Rob Thorne rob at torenware.com
Mon Mar 6 18:19:45 UTC 2006

Gerhard Killesreiter wrote:
> It is even hard using unix timestamps. Look at the bugs logged for 
> event module, there is apparently still some inconsistency lurking in 
> the code (or maybe people don't read the instructions).
There are many ways to solve any problem incorrectly :-)  And if a 
solution gets used incorrectly very often:  arguably this is a UI problem.
>> This is also why I'm not sure using database functions is the right 
>> approach;  we'll just be trading one set of problems for another.  
>> But I think there's a way out of this.  I've spent some time over the 
>> last day or two looking at the Arthur Olsen library, and have a 
>> suggestion of how to solve the DST/ST problem in a general way.
> Doing so will be quite hard. i just want to remind people of my 
> pending patch here:
Easier than you think.  Ultimately, the best proof of my point is to 
simply implement this.  I've already solved the TZif ==> SQL problem, 
and have a complete SQL version of the 2006 tables.  This was the piece 
where I had questions of feasibility.  The rest is wrapping the GMT time 
functions.  It really isn't any more complex than what we're doing now.
> http://drupal.org/node/11077
It's not a bad solution, and it's certainly better than what we were 
doing before.  As you point out, using UTC/GMT internally is the right 
approach.  But Gordon's comments are spot on:  it's too simple for many 
purposes, and people don't care if it does *most* of the world right if 
it doesn't do their particular piece of it right.

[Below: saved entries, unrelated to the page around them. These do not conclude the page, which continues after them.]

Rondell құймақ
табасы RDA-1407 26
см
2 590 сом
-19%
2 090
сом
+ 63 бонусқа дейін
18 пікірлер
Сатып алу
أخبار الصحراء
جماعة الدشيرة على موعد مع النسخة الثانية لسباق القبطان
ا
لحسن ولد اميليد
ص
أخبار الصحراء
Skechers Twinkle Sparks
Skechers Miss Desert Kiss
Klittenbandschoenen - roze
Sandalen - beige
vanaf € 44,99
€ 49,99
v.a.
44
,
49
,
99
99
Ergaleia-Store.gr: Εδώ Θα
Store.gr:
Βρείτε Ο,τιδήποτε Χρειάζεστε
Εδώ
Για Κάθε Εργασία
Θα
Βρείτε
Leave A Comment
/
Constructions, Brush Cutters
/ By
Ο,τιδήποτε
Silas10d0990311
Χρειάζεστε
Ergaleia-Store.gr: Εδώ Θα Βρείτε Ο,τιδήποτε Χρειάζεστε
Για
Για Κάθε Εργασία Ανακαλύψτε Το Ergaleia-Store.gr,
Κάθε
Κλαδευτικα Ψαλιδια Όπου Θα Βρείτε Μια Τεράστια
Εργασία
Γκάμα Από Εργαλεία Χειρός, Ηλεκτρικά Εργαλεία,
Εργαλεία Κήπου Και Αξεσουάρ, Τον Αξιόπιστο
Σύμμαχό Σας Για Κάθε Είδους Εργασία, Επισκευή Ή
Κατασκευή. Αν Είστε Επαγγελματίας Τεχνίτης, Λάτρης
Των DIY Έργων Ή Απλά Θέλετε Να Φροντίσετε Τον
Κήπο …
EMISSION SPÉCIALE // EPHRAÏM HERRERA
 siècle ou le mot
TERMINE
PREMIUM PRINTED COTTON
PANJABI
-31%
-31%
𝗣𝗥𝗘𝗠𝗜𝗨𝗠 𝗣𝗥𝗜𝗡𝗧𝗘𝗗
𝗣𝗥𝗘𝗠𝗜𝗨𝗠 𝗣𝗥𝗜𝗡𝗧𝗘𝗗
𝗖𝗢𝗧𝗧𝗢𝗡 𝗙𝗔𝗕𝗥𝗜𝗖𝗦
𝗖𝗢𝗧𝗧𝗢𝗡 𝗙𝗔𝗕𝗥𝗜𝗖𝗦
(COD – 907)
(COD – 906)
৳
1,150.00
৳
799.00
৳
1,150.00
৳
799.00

Olson's data and much of his C routines, since it's the basis of 
essentially all of the code in most modern operating systems, does it 
better than anyone else.
> Anyway, I don't see why implementing DST would be harder with proper 
> date formats than using timestamps. Adding or substracting one hour 
> should be easy enough if you know which DST applies.
Let's temporarily ignore the fact that there are quite a number of DST 
rules available, not all of which are in the patch.

The reason to use timestamps is so you can do binary search on a lookup 
table.  This is especially true because you can easily get the 
"transition time" series for any time zone (i.e., geographic area with a 
standard UTC offset and transition times).

Another cool reason:  because if a user tell you their country, a very 
simple JavaScript test on their browser will give you their exact time 
zone info (check the offset at 1 January, check the offset at 1 July).  
So there is a very simple AJAX solution that will make almost all of the 
time zone setting UI unneeded for any user with JavaScript on (as long 
as they know how to set the time on their own computer).